InterPro (https://www.ebi.ac.uk/interpro/ )
InterPro is a database that contains information on protein families, domains, and functional sites.
It was created by combining several major protein signature databases, including PROSITE, Pfam, PRINTS, ProDom, and
SMART into a single comprehensive resource.
PROSITE (https://prosite.expasy.org/ )
PROSITE is a collection of signatures that identify patterns or profiles in proteins, which can provide information on
their biological functions.
The signatures in the database are linked to annotation documents that provide information on the protein family or
domain detected, including its name, function, 3D structure, and references.

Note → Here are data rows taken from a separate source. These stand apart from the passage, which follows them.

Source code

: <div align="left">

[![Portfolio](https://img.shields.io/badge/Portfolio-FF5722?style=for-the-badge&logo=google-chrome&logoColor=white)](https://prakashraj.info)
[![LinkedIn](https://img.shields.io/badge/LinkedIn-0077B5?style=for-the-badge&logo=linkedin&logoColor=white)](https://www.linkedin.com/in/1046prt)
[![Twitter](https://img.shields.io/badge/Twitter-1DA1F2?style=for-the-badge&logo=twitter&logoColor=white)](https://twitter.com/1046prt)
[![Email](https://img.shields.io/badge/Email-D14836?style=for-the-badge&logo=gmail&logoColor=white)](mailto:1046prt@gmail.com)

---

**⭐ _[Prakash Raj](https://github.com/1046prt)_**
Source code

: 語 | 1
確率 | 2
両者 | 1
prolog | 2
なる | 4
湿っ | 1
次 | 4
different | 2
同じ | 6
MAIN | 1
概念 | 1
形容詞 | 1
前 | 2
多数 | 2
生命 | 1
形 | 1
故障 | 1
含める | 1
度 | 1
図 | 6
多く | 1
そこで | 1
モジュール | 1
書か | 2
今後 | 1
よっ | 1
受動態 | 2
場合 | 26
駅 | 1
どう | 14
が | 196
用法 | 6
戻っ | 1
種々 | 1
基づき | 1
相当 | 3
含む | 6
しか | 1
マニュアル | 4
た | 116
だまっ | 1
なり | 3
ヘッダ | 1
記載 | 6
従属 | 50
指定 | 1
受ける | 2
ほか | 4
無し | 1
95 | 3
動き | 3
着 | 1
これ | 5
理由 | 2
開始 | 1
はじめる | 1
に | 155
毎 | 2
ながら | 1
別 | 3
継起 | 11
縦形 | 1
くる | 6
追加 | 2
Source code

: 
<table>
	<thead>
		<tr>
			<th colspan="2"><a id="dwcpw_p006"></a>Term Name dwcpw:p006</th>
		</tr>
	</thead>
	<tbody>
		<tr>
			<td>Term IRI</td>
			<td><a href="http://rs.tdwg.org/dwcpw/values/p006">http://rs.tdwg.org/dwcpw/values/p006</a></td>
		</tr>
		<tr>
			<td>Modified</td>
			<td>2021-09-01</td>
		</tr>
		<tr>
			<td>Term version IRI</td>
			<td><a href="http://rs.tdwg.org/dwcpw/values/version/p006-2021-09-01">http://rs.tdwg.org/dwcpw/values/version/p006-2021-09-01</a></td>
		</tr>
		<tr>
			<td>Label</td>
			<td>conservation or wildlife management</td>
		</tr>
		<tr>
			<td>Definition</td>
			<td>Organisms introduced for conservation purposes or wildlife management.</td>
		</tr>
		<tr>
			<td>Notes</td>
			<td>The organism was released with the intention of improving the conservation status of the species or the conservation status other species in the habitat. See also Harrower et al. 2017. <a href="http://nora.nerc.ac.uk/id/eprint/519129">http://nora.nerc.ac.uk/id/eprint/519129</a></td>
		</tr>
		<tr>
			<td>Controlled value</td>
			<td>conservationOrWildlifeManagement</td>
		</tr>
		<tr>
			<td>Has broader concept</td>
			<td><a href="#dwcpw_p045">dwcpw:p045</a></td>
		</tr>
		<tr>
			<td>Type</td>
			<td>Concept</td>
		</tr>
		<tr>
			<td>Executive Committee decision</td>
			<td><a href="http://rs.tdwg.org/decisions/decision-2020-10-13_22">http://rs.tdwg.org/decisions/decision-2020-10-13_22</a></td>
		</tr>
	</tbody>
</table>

15. 1/23/2024 Computational Structural Biology (BIO455) - CC 100
Metabolic Pathway Databases
Metabolic pathway databases contain information about enzymes, biochemical reactions, and metabolic pathways.
ENZYME (https://enzyme.expasy.org/ )
ENZYME is a database that stores information on enzyme nomenclature.
It is used as the nomenclature source for enzyme names and reactions by most metabolic databases as well as by other
biomolecular databases.
KEGG (https://www.genome.jp/kegg/pathway.html )
KEGG (Kyoto Encyclopedia of Genes and Genomes) is a comprehensive database that maps out molecular and cellular
pathways involving interactions between genes and molecules.
It is composed of pathway maps, molecule tables, gene tables, and genome maps, and is used to build functional maps
of metabolic and regulatory pathways.